As the input signal has only 1.56 bits per/sample, a 4-bit ADC/DAC suffices for the joint coding scheme. If the input samples contained more information, a higher precision ADC/DAC would be required, eventually reaching the point where the separate scheme outperformed the joint. This is an experimental demonstration of the principle laid out by Rahul Sarpeshkar in61, namely that analog computation is efficient at low-precision, while digital becomes efficient at high-precision. Thus, analog representations are best in this case when the required precision is low to moderate (precisely the kinds of scenarios where the majority of the analog data being produced is used – e.g. human or statistical machine inference).

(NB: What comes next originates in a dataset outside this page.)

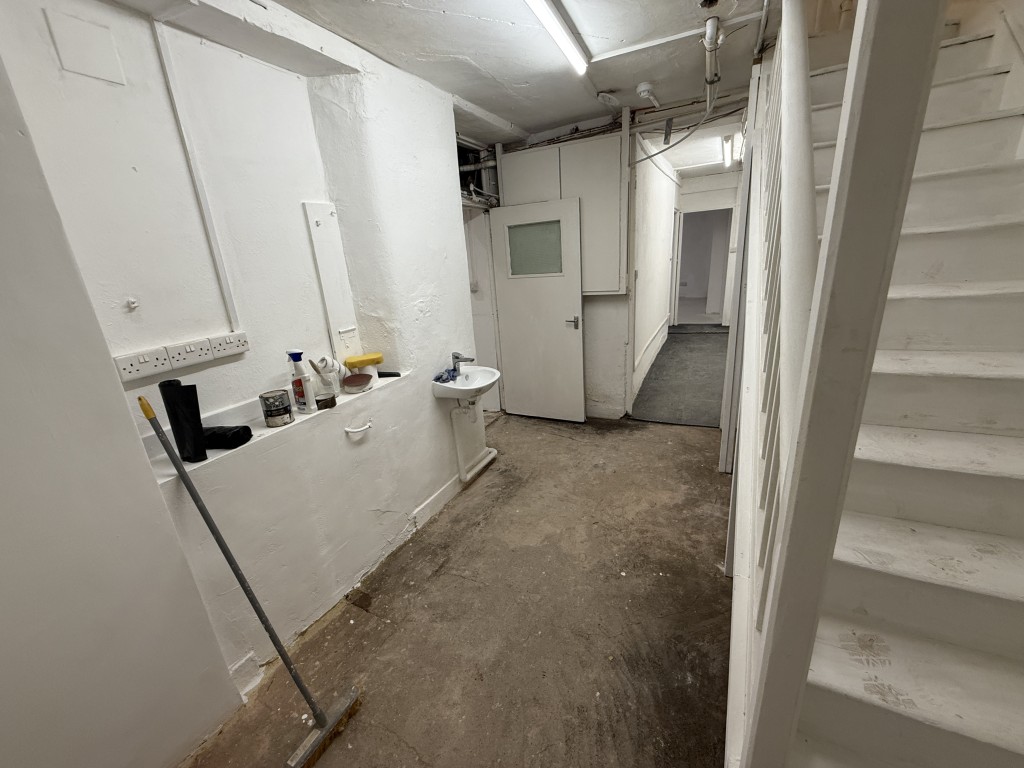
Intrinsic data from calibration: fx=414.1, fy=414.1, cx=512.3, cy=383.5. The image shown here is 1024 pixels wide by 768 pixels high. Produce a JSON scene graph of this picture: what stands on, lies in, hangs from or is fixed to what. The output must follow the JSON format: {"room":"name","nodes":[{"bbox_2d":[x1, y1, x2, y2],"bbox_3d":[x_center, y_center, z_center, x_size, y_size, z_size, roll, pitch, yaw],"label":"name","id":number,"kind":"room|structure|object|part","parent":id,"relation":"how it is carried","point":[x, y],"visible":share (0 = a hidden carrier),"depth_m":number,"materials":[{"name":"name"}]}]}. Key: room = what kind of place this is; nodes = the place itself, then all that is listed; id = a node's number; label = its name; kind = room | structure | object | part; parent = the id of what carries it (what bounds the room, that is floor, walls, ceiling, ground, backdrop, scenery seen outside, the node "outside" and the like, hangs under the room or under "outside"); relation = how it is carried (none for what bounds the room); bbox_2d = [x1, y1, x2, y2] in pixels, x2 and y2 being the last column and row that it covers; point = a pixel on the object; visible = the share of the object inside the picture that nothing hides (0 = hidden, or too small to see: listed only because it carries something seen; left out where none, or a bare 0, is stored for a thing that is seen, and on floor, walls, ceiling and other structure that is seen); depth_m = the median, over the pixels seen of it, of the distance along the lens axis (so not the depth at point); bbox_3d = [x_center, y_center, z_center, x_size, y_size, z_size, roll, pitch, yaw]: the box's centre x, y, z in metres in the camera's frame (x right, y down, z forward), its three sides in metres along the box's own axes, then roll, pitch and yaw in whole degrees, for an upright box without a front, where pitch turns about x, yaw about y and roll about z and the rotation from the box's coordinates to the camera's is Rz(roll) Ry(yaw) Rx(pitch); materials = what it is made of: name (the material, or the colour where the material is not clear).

On a final note, as we are trying to make a comparison between analog and digital strategies, implementing the analog version using ADC/DAC might seem inappropriate. However, this can actually be seen as a sort of easily implementable “intermediate” between fully analog and fully digital, as this scheme is using the analog coding strategy – namely, the functions learned for encoding/decoding – but digitizing it for easy implementation with existing technology. That being said, a faithful analog implementation would perform even better than what we have presented here as it would remove the need for ADC/DAC. Specifically, this analysis could have been done by building custom op-amps to truly implement the analog functions. But this would have required extensive work (likely necessitating an additional paper for characterization and construction details) as comparatively less time has been spent on optimizing analog electronics due to the ubiquity of digital hardware.